A weekly newspaper has rubbished an MP’s claim that he had been “airbrushed out of history” after it cropped him out of a photograph.
The Doncaster Free Press has hit back at Nick Fletcher, the Tory MP for Don Valley, after he compared the paper to Soviet Communist Party publication Pravda.
It came after Mr Fletcher was cropped out of a photo accompanying a story in the Free Press about an event he had attended, along with, hosted by business group Doncaster Chamber.
Labour MPs Rosie Winterton and Ed Miliband appeared in the picture, along with Labour Mayor of Doncaster Ros Jones.
However, the DFP has explained there was a “far more mundane” reason for Mr Fletcher’s omission, citing “a design and template issue”.
In a Facebook post entitled ‘FREE PRESS OR PRAVDA?’, Mr Fletcher wrote: “It would seem that I don’t exist. I have been airbrushed out of history by Doncaster Free Press. Photo edited. Name removed. Cancelled.”
He added: “I have been removed. It has been deliberately edited. Why? I’m taken aback. I will reflect on this latest incident and will consider what needs to be done.

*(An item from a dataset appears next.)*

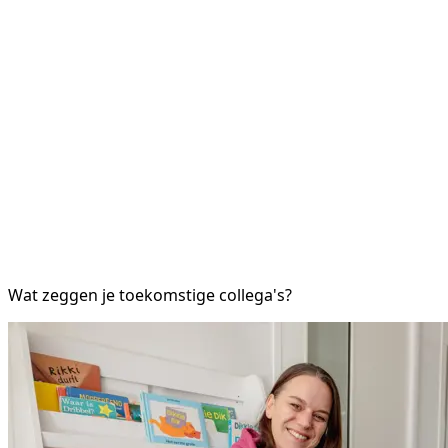
Wat zeggen je toekomstige collega's?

“I am genuinely astounded and also rather worried as to what this may mean for the people of Doncaster who read and rely upon the Doncaster Free Press.”
The Free Press hit back at Mr Fletcher’s comments in its own statement on Facebook.
The paper said: “The reason behind the cropped photo is far more mundane. Free Press page designers work with set template page designs. On this occasion, the picture box on the page was square, while the picture supplied was rectangular.
“Mr Fletcher, sitting on the far right of the photo and a distance apart from Dame Rosie Winterton, Ros Jones and Ed Miliband, was omitted from the print version because of the cropping to fit a rectangular photo into a square box.
“From a design perspective, because of the wording on the backdrop and the extended distance between Mr Fletcher and Mr Miliband, the picture was cropped on the right.
“Photos are cropped in newspapers all the time to fit shapes, with some people sometimes being missed off. It happens. It is a design and template issue.
“It certainly isn’t deliberate or to ‘airbrush’ people out of history. The full uncropped version was used in an earlier online version of the story, where rectangular pictures, rather than square are standard.
“We hope this clarifies the matter for Mr Fletcher and readers.”
Mr Fletcher told HTFP: “I do my best to keep my constituents in the picture with 5-10 updates on social media every working day.
“I simply hope that in future my local paper will literally keep me in the picture too.”